Rule update: `.claude/rules/core-classes.md` (it's explicitly listed there as a leftover).
### Commits
2 commits, one per piece:
- `refactor(search): drop dead SearchIndexer.onExecutionUpdated listener` (plus stats cleanup if applicable)
- `refactor(model): remove unused TaggedExecution record`
## Execution order
**Wave 1 — parallelizable, no inter-dependencies:**
- Item 1 (CH timezone)
- Item 3 (scheduler SpEL)
- Item 4a (SearchIndexer)
- Item 4b (TaggedExecution)
**Wave 2 — sequential with user checkpoint:**
- Item 2a (SSE diagnosis)
- **CHECKPOINT** — user reviews diagnosis
- Item 2b (SSE fix)
Total commits: 56 on local `main`, not pushed (same convention as the triage report already established).
## Verification — final
After all commits land:
```bash
mvn -pl cameleer-server-app -am -Dit.test='!SchemaBootstrapIT' -Dtest='!*' -DfailIfNoTests=false -Dsurefire.failIfNoSpecifiedTests=false verify
```
Expected: **0 failures**. Reports in `cameleer-server-app/target/failsafe-reports/`.
## Cross-cutting rules
- **Every symbol edit:** `gitnexus_impact({target, direction: "upstream"})` before the edit, warn on HIGH/CRITICAL risk per CLAUDE.md
- **Before each commit:** `gitnexus_detect_changes({scope: "staged"})` — verify scope matches expectation
- **After each commit:** GitNexus index re-runs via PostToolUse hook per CLAUDE.md
- **`.claude/rules/` updates** are part of the same commit as the class-level change, not a separate task
- **No new env vars, endpoints, tables, or columns** beyond what's explicitly listed in this spec
- **No tests rewritten to pass-by-weakening.** Every assertion change is accompanied by a comment capturing the contract it now expresses
## Risks
- **Item 2 diagnosis finds nothing conclusive.** Mitigation: the diagnosis commit documents what was ruled out, user decides whether to continue investigating or park with `@Disabled` + a GH issue pointer. No code-side workaround (sleeps, retries) per report's explicit direction.

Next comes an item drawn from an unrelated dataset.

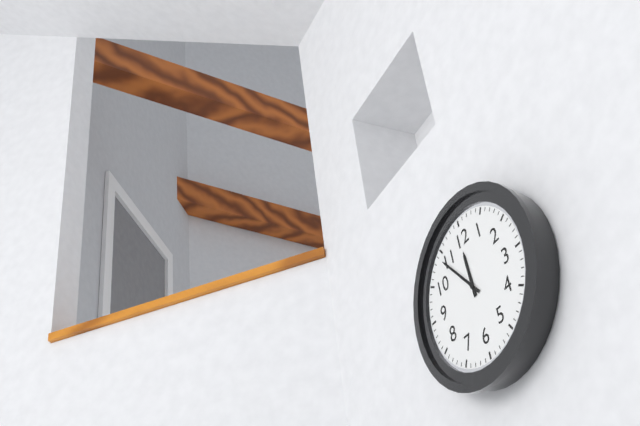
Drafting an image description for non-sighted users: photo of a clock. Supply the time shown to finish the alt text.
11:54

- **Item 1 MV recreation drops existing local dev data.** Greenfield means this is acceptable. Local devs re-run their smoke scenarios. No prod impact since there is no prod yet.
- **Item 3 SpEL bean name resolution fails.** `IngestionConfig` might not be registered with the exact bean name `ingestionConfig`. Mitigation: verify bean name via `ApplicationContext.getBeanNamesForType(IngestionConfig.class)` in a quick smoke before committing; if the name differs, use the actual name in SpEL.
- **Item 4a decision is harder than expected.** If `SearchIndexerStats` has a live UI consumer the cleanup scope changes. Mitigation: read first, commit to (a) or (b) with a clear note.